Mercredi 5 juillet 2017, 13h30

Une vingtaine d’agriculteurs d'Île-de-France, ainsi que le président de la CR45, ont fait le déplacement au siège de la DDT de Seine-et-Marne, à Melun. Ils ont été reçus par le directeur adjoint, Laurent Bedu, ainsi que deux de ses collaboratrices, dont Sandrine Lemenager, responsable du service Agriculture et Développement Rural.

L’échange, cordial, voire amical, s’est déroulé en deux temps : tout d’abord, Patrick Clogenson et Pascal Lepère, respectivement président de la CR Île-de-France et président de la CR Couronne parisienne, ont exposé les motifs de notre visite.

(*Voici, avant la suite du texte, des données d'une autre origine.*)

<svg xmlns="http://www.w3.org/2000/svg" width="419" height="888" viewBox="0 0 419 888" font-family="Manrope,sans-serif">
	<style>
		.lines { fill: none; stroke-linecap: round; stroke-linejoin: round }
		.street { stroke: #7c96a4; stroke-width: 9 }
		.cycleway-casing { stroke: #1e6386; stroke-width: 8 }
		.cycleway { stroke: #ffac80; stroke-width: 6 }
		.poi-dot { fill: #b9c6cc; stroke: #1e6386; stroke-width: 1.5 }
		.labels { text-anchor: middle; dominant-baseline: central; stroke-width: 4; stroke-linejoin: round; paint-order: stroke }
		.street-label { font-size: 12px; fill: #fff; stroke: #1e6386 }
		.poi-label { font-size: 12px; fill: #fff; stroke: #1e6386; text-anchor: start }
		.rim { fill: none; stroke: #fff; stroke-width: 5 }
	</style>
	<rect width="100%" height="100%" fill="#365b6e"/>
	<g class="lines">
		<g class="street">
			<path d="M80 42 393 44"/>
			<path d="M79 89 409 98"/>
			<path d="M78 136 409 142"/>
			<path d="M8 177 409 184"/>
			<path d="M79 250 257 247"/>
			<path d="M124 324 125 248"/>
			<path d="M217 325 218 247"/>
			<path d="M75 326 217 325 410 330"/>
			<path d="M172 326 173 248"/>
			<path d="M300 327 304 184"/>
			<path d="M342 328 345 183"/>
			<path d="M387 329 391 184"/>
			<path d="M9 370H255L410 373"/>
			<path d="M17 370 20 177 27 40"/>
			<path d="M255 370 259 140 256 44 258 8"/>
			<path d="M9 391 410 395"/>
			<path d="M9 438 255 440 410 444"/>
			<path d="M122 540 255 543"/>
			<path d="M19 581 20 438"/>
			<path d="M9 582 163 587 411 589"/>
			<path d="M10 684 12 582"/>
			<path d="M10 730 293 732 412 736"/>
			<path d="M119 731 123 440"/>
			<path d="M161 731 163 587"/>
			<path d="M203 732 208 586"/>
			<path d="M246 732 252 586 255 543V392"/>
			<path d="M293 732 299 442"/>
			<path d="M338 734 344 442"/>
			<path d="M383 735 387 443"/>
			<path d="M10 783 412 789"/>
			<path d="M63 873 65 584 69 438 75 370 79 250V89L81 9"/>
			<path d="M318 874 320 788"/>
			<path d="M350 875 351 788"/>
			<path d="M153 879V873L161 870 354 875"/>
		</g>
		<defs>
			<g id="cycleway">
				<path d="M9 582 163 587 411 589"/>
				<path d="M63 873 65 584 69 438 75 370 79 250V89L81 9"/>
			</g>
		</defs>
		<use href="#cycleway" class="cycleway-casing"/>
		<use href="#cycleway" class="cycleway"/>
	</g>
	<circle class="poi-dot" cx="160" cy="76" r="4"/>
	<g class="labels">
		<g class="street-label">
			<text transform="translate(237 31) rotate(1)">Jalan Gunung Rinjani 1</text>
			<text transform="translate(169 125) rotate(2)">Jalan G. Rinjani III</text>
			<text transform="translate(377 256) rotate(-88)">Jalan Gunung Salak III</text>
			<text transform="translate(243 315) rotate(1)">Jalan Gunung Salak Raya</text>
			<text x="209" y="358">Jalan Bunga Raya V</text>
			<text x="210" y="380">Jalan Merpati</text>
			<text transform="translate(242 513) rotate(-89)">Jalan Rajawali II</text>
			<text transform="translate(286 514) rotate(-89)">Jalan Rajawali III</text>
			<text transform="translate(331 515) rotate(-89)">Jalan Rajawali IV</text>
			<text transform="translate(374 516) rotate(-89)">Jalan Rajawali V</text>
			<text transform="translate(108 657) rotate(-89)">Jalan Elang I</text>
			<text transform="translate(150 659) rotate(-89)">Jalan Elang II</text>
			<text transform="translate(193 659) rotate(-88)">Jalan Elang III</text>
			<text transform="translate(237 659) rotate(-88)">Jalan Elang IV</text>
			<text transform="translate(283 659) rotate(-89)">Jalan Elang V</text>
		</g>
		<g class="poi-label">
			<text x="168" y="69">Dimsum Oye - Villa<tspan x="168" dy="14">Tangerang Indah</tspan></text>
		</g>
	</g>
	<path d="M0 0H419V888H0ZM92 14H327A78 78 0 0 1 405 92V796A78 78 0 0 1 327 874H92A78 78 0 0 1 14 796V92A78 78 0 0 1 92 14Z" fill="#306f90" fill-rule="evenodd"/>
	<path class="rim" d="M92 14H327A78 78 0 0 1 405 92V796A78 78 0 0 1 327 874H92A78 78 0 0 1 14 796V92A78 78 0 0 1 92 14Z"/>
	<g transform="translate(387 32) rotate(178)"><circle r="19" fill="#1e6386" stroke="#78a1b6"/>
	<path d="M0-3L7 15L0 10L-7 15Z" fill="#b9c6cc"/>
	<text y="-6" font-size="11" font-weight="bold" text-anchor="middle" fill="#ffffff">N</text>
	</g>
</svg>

Dans un second temps, nous avons eu les réponses du directeur adjoint ainsi qu’une discussion.

Nos revendications étaient les suivantes :

  • Nous sommes là pour demander l’interdiction de tout contrôle sur nos exploitations tant que les aides promises (MAE, soldes des aides PAC, aides Bio) ne seront pas versées.
  • De plus, il est lamentable qu’un agriculteur en difficulté, stressé par le contrôle sanitaire sur son exploitation réalisé par des militaires armés de mitraillettes, ait été abattu dans le dos. C’est à croire que l’administration cherche à mettre le feu dans les campagnes…
  • En France, on se fiche des agriculteurs qui ne demandent qu’à vivre de prix rémunérateurs et non d’aides (cf. la première revendication à l’origine de la création de la CR en 1992).
  • Les contraintes environnementales doivent être européennes et non franco-françaises (comme promis par le président Macron) ; il faut que l’administration française cesse de surtransposer les réglementations européennes au niveau national, en voulant toujours « laver plus blanc que blanc » comme disait Coluche.
  • Toujours face au zèle de l’administration française, la CR d’Île-de-France demande l’arrêt de la surenchère des contraintes réglementaires sur les rivières, en refusant l’alignement des fossés et points d’eau sur ces même contraintes.
Plusieurs questions ont été posées par les présidents :
  • Comment se fait-il que l’on importe des millions de tonnes de soja transgéniques et que l’on nous interdise d’en produire ?
  • Comment se fait-il que l’on importe des marchandises pour lesquelles nous sommes excédentaires, produits avec des phytos interdits en France, et dont la qualité sanitaire n’est pas toujours contrôlée ?
  • Comment se fait-il que nous devions rivaliser économiquement avec des pays (même européens) dont le niveau de charges sociales et fiscales est différent ?
  • Comment se fait-il que l’on demande à des jeunes agriculteurs de rembourser les aides à l’installation, en raison d’un revenu trop faible, alors que nous sommes tous en train de crever ? Nos jeunes installés sont les plus vulnérables et rien n’est fait pour les protéger… Ou est passée la justice ?
  • Pourquoi nos hommes politiques votent en permanence des textes qui satisfont les lobbies des multinationales ?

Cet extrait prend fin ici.